▸ **ASSIGNED TASK**
Your answer needs to include each line of the records in which the string "KiCad" can be found.

(Electronic design files)
* * * * * * * * *
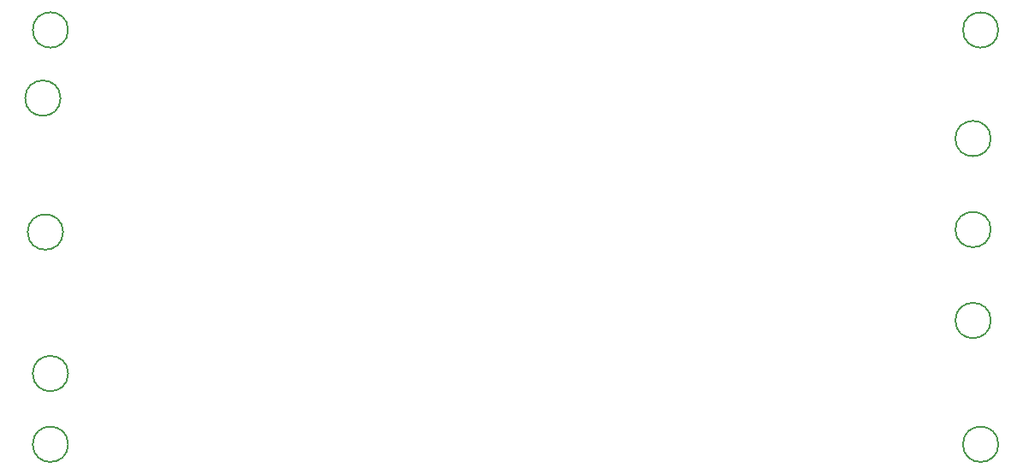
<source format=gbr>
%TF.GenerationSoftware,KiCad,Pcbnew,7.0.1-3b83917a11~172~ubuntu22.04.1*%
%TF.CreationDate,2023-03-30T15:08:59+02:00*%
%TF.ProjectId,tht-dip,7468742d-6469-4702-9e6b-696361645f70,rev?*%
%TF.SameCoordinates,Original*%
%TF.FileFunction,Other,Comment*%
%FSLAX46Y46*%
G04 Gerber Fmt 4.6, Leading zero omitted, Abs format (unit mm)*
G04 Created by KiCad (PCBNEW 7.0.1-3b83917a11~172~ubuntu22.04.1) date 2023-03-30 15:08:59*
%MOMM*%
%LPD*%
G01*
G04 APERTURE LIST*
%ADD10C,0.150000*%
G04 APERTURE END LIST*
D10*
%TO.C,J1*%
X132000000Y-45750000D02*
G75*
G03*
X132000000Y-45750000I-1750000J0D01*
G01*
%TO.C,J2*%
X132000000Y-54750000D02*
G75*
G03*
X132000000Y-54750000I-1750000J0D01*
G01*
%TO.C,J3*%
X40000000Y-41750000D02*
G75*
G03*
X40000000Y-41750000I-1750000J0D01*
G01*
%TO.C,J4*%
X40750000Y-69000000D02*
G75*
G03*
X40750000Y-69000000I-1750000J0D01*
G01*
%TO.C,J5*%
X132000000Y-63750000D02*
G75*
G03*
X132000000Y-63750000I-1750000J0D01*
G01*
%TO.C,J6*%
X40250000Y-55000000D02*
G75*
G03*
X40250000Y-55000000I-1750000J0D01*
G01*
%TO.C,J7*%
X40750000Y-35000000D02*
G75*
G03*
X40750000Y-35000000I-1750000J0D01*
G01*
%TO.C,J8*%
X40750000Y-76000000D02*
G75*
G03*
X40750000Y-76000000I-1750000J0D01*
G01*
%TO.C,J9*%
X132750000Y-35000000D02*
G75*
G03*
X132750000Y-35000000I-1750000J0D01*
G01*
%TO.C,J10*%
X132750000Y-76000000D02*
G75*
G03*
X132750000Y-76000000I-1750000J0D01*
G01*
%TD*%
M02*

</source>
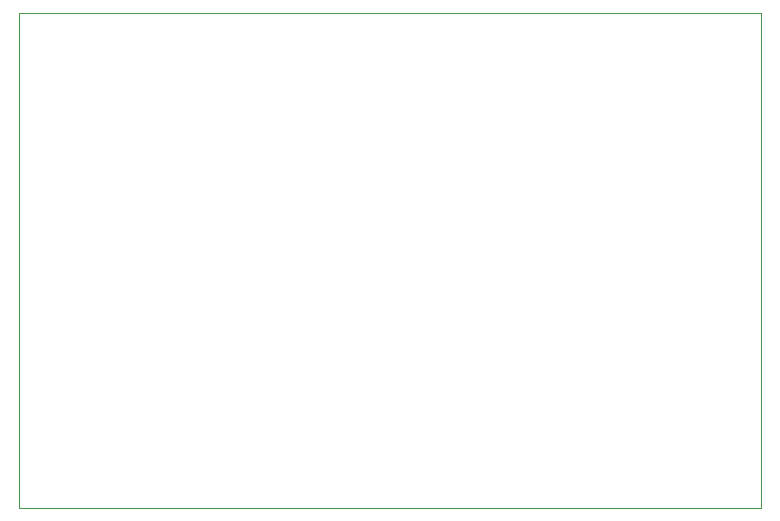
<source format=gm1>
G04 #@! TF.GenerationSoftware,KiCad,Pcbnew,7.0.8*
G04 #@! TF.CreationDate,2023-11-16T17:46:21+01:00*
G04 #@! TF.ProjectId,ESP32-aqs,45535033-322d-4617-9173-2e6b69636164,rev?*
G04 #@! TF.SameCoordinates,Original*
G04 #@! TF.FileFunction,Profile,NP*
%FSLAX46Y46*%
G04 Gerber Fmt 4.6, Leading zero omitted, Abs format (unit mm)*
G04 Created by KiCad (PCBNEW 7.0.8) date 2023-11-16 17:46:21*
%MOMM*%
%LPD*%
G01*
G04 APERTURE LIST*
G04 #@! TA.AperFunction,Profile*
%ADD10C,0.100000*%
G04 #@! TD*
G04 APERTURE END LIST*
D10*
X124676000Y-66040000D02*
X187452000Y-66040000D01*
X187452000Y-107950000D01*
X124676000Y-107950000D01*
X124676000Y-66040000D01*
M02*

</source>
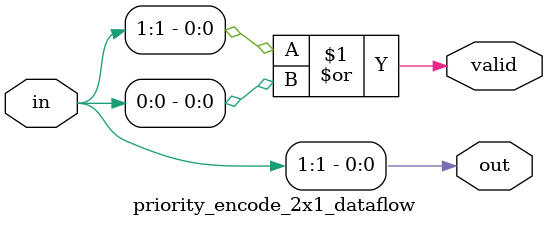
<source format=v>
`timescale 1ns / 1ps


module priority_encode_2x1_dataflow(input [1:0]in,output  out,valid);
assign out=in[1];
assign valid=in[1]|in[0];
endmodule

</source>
* * * * * * * * *
▸ **EXERCISE RESULT**
%TF.GenerationSoftware,KiCad,Pcbnew,7.0.1-3b83917a11~172~ubuntu22.04.1*%
G04 Created by KiCad (PCBNEW 7.0.1-3b83917a11~172~ubuntu22.04.1) date 2023-03-30 15:08:59*
G04 #@! TF.GenerationSoftware,KiCad,Pcbnew,7.0.8*
G04 Created by KiCad (PCBNEW 7.0.8) date 2023-11-16 17:46:21*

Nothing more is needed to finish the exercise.